Catalog Format

All AIBOM detection is driven by a declarative catalog so it can be maintained over time without code changes. The builtin catalog is embedded in the binary (internal/aibom/catalog/*.json). You can extend or replace it at runtime:

vulnetix aibom --catalog ./my-rules.json          # merge over the builtin (override by id)
vulnetix aibom --catalog ./only.json --no-builtin-catalog   # replace entirely

A catalog file is JSON with any of three top-level arrays: tools, libraries, model_families.

Tool entry

{
  "id": "cursor",                       // unique id (override key)
  "name": "Cursor",
  "vendor": "Anysphere",
  "type": "cli-agent | ide | ide-extension | service | convention",
  "homepage": "https://cursor.com",
  "env": ["CURSOR_*"],                  // env var NAMES (exact, or globs with *). Values are never read.
  "paths": {                            // category -> repo-relative path globs (* , ** , ? supported)
    "config":       [".cursor/**"],
    "instructions": [".cursorrules"],
    "ignore":       [".cursorignore"],
    "skills":       [".cursor/skills/**"]
    // also: agents, commands, hooks, plugins, steering, memory, prompts, marketplace
  },
  "model_config_extractors": [          // optional: pull model names from this tool's config files
    {"file_glob": ".cursor/config.json", "json_key": "model"}
    // or: {"file_glob": "...", "pattern": "regex-with-one-capture-group"}
  ],
  "commit_patterns": [                   // optional: identify commits authored by this agent
    "(?i)co-authored-by:\\s*cursor\\b"   // matched against author/committer identity + message
  ]
}

A tool needs at least one primary (tool-specific) path, env/home, or commit hit to be reported.

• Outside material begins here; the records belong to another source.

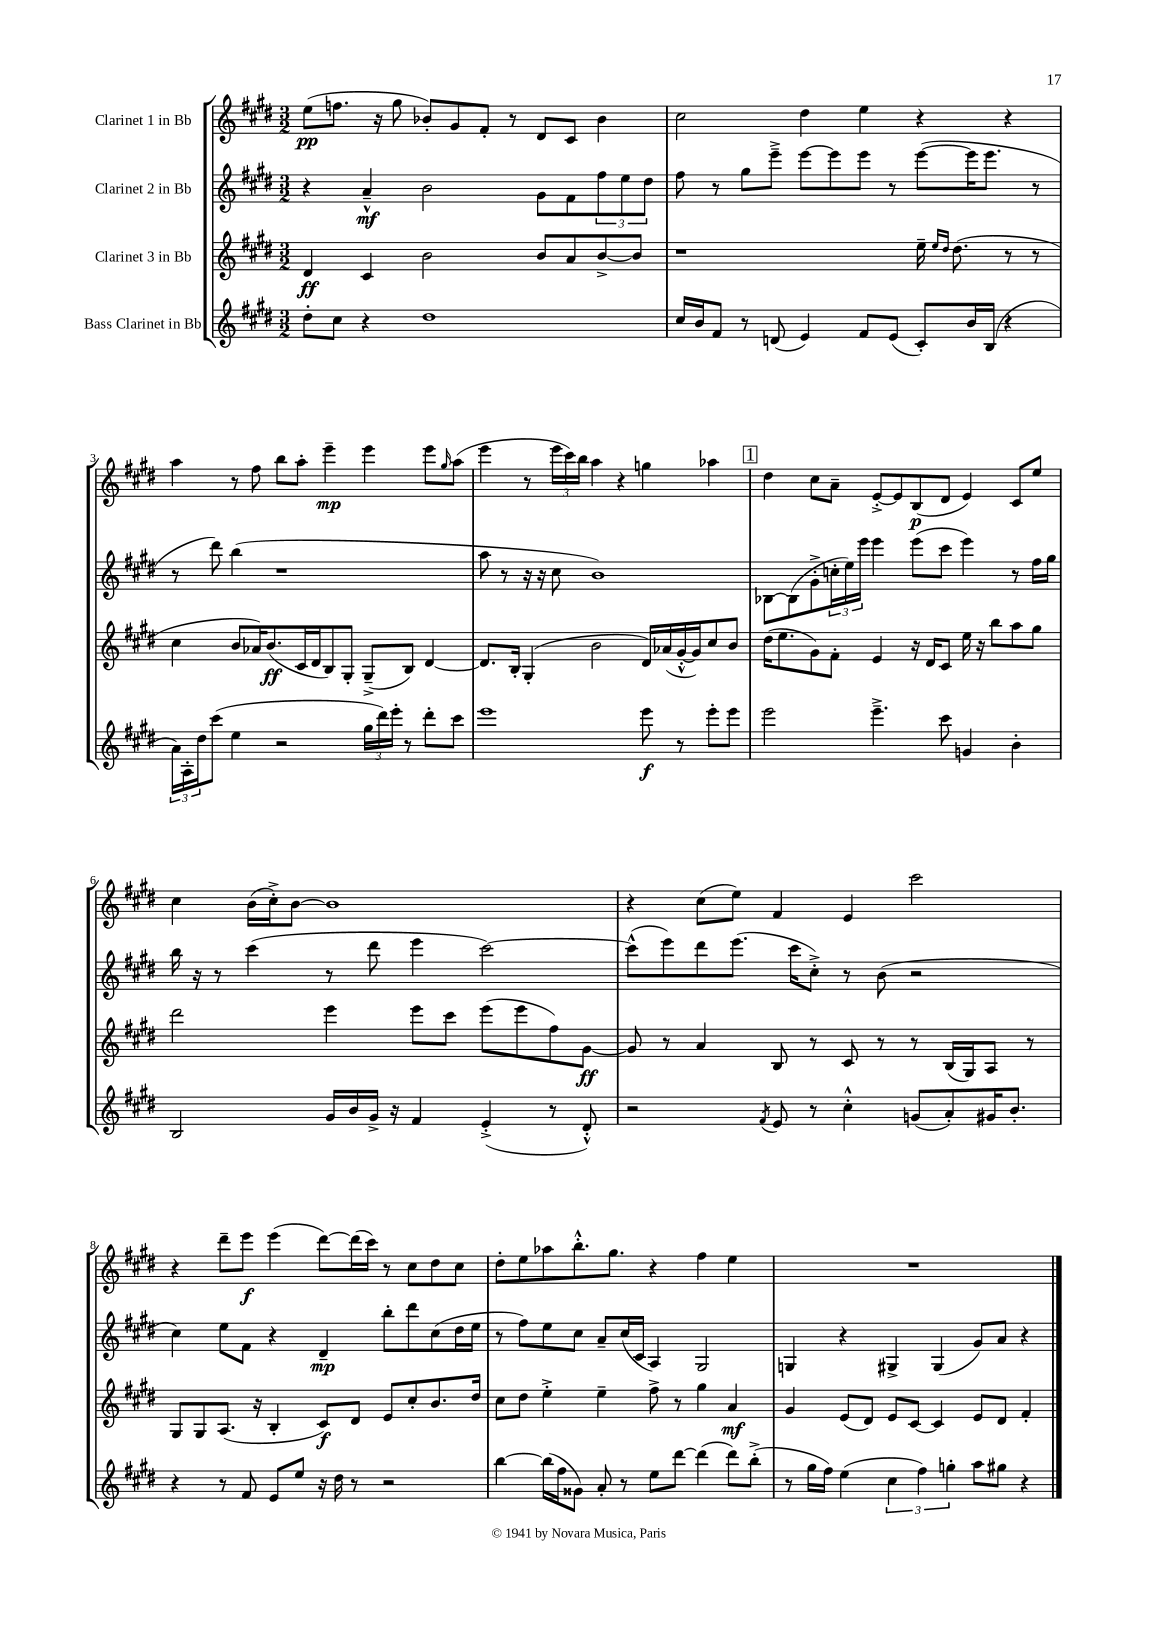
<<
\new StaffGroup <<
\new Staff = "s0" \with { instrumentName = "Clarinet 1 in Bb" } {
    \clef treble \key e \major \numericTimeSignature \time 3/2
    e''8\pp( f''8. r16 gis''8 bes'8-.) gis'8 fis'8-. r8 dis'8 cis'8 bes'4 |
    cis''2 dis''4 e''4 r4 r4 |
    a''4 r8 fis''8 b''8 a''8-. e'''4--\mp e'''4 e'''8 \grace { gis''16 } a''8( |
    e'''4 r8 \tuplet 3/2 { e'''16 cis'''16) b''16 } a''4 r4 g''4 aes''4 |
    \mark \markup { \box "1" } dis''4 cis''8 a'8-- e'8~-.-> e'8 b8\p( dis'8 e'4) cis'8 e''8 |
    cis''4 b'16( cis''16-.->) b'8~ b'1 |
    r4 cis''8( e''8) fis'4 e'4 cis'''2 |
    r4 dis'''8-- e'''8\f e'''4( dis'''8~) dis'''16( cis'''16) r8 cis''8 dis''8 cis''8 |
    dis''8-. e''8 aes''8 b''8.-.-^ gis''8. r4 fis''4 e''4 |
    R1. \bar "|." |
}
\new Staff = "s1" \with { instrumentName = "Clarinet 2 in Bb" } {
    \clef treble \key e \major \numericTimeSignature \time 3/2
    r4 a'4---^\mf b'2 gis'8 fis'8 \tuplet 3/2 { fis''8 e''8 dis''8 } |
    fis''8 r8 gis''8 e'''8---> e'''8~ e'''8 e'''8 r8 e'''8~( e'''16 e'''8. r8 |
    r8 dis'''8) b''4( r1 |
    a''8 r8 r16 r16 cis''8 b'1) |
    \mark \markup { \box "1" } bes8~ bes8( gis'8-.-> \tuplet 3/2 { c''16-. e''16) e'''16 } e'''4 e'''8( cis'''8 e'''4) r8 fis''16 gis''16 |
    b''16 r16 r8 cis'''4( r8 dis'''8 e'''4 cis'''2~) |
    cis'''8-^( e'''8) dis'''8 e'''8.( cis'''16 cis''8-.->) r8 b'8( r2 |
    cis''4) e''8 fis'8 r4 dis'4--\mp b''8-. dis'''8 cis''8( dis''16 e''16 |
    r8 fis''8) e''8 cis''8 a'8-- cis''16( cis'16 a4) gis2 |
    g4 r4 gis4-> gis4( gis'8) a'8 r4 \bar "|." |
}
\new Staff = "s2" \with { instrumentName = "Clarinet 3 in Bb" } {
    \clef treble \key e \major \numericTimeSignature \time 3/2
    dis'4\ff cis'4 b'2 b'8 a'8 b'8~-> b'8 |
    r1 e''16-- \grace { e''16 dis''16 } dis''8.( r8 r8 |
    cis''4 b'8 aes'16) b'8.\ff( cis'16 dis'16 b8) gis8-. gis8--->( b8) dis'4~ |
    dis'8. b16-. gis4-.( b'2 dis'16) aes'16( gis'16~-.-^ gis'16) cis''8 b'8 |
    \mark \markup { \box "1" } dis''16( e''8. gis'8) fis'8-. e'4 r16 dis'16 cis'8 e''16 r16 b''8 a''8 gis''8 |
    dis'''2 e'''4 e'''8 cis'''8 e'''8( e'''8 fis''8) gis'8~\ff |
    gis'8 r8 a'4 b8 r8 cis'8 r8 r8 b16( gis16) a8 r8 |
    gis8 gis8 a8.( r16 b4-. cis'8\f) dis'8 e'8 cis''8-. b'8. dis''16 |
    cis''8 dis''8 e''4-.-> e''4-- fis''8-> r8 gis''4 a'4\mf |
    gis'4 e'8( dis'8) e'8 cis'8~ cis'4 e'8 dis'8 fis'4-. \bar "|." |
}
\new Staff = "s3" \with { instrumentName = "Bass Clarinet in Bb" } {
    \clef treble \key e \major \numericTimeSignature \time 3/2
    dis''8-. cis''8 r4 dis''1 |
    cis''16 b'16 fis'8 r8 d'8( e'4) fis'8 e'8( cis'8-.) b'16 b16( r4 |
    \tuplet 3/2 { a'16) a16-. dis''16 } cis'''8( e''4 r2 \tuplet 3/2 { gis''16 dis'''16) e'''16-. } r8 dis'''8-. cis'''8 |
    e'''1 e'''8\f r8 e'''8-. e'''8 |
    \mark \markup { \box "1" } e'''2 e'''4.---> cis'''8 g'4 b'4-. |
    b2 gis'16 b'16 gis'16-> r16 fis'4 e'4-.->( r8 dis'8-.-^) |
    r2 \acciaccatura { fis'8 } e'8 r8 cis''4-.-^ g'8( a'8-.) gis'16 b'8.-. |
    r4 r8 fis'8 e'8 e''8 r16 dis''16 r8 r2 |
    b''4~ b''16( fis''16 gisis'8) a'8-. r8 e''8 dis'''8~ dis'''4( dis'''8) b''8-.->( |
    r8 gis''16 fis''16) e''4( \tuplet 3/2 { cis''4 fis''4) g''4-. } a''8 gis''8 r4 \bar "|." |
}
>>
>>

Cross-tool convention files (AGENTS.md, .mcp.json) are surfaced only through dedicated type: "convention" entries, so a single shared file does not light up every tool.

Library entry

{
  "id": "openai-python",
  "name": "openai",
  "provider": "OpenAI",
  "languages": ["python"],             // canonical ecosystem keys (javascript covers ts/js)
  "purl_names": {"pypi": "openai"},    // ecosystem -> package name (for the component purl)
  "import_patterns": ["(?m)^\\s*(?:from|import)\\s+openai\\b"],   // confirm the SDK is used
  "model_extractors": [
    {"param": "model", "pattern": "\\bmodel\\s*=\\s*[\"']([^\"']+)[\"']", "task": "chat"}
  ]
}

Every model_extractors[].pattern must have exactly one capture group — the model-name literal. Anchoring on the parameter (not the value) is what makes unknown / future model names detectable.

Model family

Family hints map a model-name prefix to a provider/family. They only enrich confidence — an unknown literal is still emitted.

{"prefix_regex": "^claude-", "provider": "Anthropic", "family": "Claude"}

All patterns are Go RE2 (no backreferences/lookaround). The catalog is validated (every pattern compiles, every extractor has a capture group) at load time and by just gen-aibom.